As the country begins to reopen, we'll keep publishing news to help you navigate the state of travel today (like whether travel insurance covers the coronavirus), as well as stories about places for you to put on your bucket list once it's safe to start going more far-flung.
My wife, Jen, and I do as much of our own Airstream maintenance as we can. But a winter of driving washboard roads led to service items above our handyman pay grade: rattling rocker panel, broken door lock, frozen toilet flap. So when we scored an appointment at the newly opened Airstream of Scottsdale, Arizona, albeit two months out, we resigned ourselves to a week of “tenting.” (Aside: If you need service on a trailer or RV, plan ahead. With the explosion of retired baby boomers on the road, it can take months to get an appointment, and many places are so busy they won’t even return your calls.)
We’ve been without Artemis once or twice since we’ve owned her, so we knew what we’d be missing. First, there’s the irony of trading a new mattress I’d slept on maybe a week for the trusty Therm-A-Rest NeoAir. Plus, simple tasks like cooking dinner and washing dishes are double the effort without a kitchen, as is trying to keep up with work when you have to set up your laptop in the shadeless desert heat. So, in advance of the drop-off, we made a plan to shut down for a few days and see something we otherwise might not.
The Superstition Wilderness, a range of wild and scraggly purple mountains that rise from the desert haze southeast of Phoenix, is a place that’s been calling us for years, partly because the dark emptiness is confounding next to the sprawling glitz of Arizona’s capital. In Exploring the Superstitions: Trails and Tales of the Southwest’s Mystery, a new release that I stumbled across, author John Annerino built up expectations with lore of gold treasure dating to the mid-19th century and all the fortune-seekers, adventurers, plane crashes, and deaths that followed it. Compared with the 295 deaths on Everest to date, Annerino writes, the Superstitions have claimed the lives of 654 or more people.

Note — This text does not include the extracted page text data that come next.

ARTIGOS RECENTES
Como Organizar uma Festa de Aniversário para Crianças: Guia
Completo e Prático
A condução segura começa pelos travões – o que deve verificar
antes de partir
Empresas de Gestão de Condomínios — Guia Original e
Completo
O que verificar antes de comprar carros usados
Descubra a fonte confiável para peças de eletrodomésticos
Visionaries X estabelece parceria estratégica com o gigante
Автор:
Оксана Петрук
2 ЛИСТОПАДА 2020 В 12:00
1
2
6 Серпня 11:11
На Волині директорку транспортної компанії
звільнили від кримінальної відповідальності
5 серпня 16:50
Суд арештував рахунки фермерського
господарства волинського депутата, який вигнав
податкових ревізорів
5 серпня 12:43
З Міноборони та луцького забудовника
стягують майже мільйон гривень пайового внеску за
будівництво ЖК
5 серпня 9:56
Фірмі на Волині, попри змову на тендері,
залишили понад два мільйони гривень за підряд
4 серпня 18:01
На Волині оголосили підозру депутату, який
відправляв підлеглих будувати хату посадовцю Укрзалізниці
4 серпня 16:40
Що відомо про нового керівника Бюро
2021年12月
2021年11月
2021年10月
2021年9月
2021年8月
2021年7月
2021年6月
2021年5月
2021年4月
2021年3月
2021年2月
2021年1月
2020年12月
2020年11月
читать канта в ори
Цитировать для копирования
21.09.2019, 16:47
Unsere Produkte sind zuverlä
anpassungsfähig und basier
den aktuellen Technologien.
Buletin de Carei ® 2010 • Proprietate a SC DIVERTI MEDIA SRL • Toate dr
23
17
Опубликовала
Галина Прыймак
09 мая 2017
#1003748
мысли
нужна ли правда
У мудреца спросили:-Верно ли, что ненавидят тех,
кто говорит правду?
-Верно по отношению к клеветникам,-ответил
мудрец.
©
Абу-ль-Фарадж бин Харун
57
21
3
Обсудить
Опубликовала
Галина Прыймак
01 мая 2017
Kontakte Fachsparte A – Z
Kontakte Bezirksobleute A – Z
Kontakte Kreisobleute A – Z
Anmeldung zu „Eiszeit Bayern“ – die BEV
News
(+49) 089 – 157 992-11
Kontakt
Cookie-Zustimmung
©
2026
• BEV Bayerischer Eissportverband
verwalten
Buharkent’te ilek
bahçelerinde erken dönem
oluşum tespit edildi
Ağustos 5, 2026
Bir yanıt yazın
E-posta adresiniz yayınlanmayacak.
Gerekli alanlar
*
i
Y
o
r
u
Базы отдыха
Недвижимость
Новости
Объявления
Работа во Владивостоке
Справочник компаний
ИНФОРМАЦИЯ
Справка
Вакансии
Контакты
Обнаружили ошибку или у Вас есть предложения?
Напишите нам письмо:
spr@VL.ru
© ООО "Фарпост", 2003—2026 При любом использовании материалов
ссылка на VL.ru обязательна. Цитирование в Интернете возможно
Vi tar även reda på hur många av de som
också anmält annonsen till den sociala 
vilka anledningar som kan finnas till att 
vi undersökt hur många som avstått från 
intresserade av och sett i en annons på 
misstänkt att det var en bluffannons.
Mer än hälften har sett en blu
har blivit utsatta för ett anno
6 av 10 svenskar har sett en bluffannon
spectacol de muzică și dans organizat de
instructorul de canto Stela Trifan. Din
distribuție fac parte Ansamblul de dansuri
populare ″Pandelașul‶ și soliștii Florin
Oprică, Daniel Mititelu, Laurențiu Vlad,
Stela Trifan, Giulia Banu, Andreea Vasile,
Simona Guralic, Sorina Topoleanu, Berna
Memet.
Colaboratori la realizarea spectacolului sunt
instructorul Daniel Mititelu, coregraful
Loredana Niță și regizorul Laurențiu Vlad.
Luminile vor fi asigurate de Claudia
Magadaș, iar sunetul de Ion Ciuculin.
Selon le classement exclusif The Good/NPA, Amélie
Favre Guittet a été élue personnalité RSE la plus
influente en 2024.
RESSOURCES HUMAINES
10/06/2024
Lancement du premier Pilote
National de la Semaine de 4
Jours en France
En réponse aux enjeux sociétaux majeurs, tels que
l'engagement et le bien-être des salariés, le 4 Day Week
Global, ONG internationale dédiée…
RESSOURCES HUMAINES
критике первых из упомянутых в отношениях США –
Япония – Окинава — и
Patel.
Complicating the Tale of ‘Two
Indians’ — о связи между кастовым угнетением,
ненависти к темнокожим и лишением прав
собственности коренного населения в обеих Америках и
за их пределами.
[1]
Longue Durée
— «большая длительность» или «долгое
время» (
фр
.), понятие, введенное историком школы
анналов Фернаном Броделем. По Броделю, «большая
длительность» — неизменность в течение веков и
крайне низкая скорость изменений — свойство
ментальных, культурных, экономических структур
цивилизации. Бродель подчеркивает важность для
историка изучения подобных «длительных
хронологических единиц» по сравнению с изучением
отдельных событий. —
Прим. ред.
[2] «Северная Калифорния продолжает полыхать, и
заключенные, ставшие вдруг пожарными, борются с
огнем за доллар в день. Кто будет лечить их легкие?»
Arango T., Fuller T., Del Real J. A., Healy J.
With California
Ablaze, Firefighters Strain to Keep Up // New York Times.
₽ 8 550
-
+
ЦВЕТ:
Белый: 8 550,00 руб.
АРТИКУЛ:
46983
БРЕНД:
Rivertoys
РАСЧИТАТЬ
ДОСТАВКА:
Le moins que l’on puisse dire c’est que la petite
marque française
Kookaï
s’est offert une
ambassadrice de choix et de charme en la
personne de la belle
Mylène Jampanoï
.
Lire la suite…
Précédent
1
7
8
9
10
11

They are a brutal and stunning collection of sharp volcanic peaks and even sharper vegetation, including ocotillo, two-story bouquets of thorns known as “the devil’s walking stick,” and poison-spine-tipped century plants cursed as Spanish Daggers. Edward Abbey called the Superstitions “a dry corner of the continent,” and said that range attracted “gun happy cranks, touchy old prospectors, truculent treasure hunters from far-away cities…coming here to live out their childhood fantasies of the Wild West.”
In our absence from Artemis, Jen and I decided to join the line.
We loaded up our backpacking gear and hiked from the Peralta Trailhead, at the end of Gold Canyon, which sounds alluring but is actually just a bedroom community catering to RVers. Based on the parking lot overflowing with hikers on a Wednesday morning, Abbey would have to add health-nut retirees to the list of Superstitions seekers. Despite the crowds, however, the moment we headed east, away from the hallmark Peralta Trail, we felt as alone in this wilderness as we might have a century ago. We made a 20-mile loop through rugged country covered in stones so hot from the sun you couldn’t pick them up and scrappy creosote bushes that tugged as we passed. Eventually, we came across a clear spring tucked into a deep canyon where we could replenish and soak our weary feet. Jen even spied a little skunk, the only sign of life we encountered in these bleak hills.
Over the course of the next three days, we took our time wandering this backcountry, poking up tight canyons, clambering through thorny thickets of palo verde, brittlebush, and globe mallow, with buds just barely aflame for spring, and scrabbling to the top of volcanic stacks. On our final night, we slept beneath Weaver’s Needle, a fang of stone that’s said to be the landmark on several centuries-old maps as the spot where gold still waits. Of course, we found none, but the quiet escape in this fortress of solitude and rock was plenty of treasure, even if the pale light of Phoenix to the west all but drowned out the night sky.
The time away dulled our misgivings of not having Artemis for a little while. We love the transient life, no doubt, but having a home base, even a rolling one, is vital to keeping us rooted and productive. But this escape worked so well that we’ve resolved to make it a tradition. From now on, well ahead of our annual service, we’re going to look at the map for somewhere not on our agenda, and then seek out a nearby dealership that can do the work.
At the same time—while I wouldn’t trade those days in the Superstitions for anything—after a week on my back in the dirt, I was ready for that new bed and a good night’s sleep.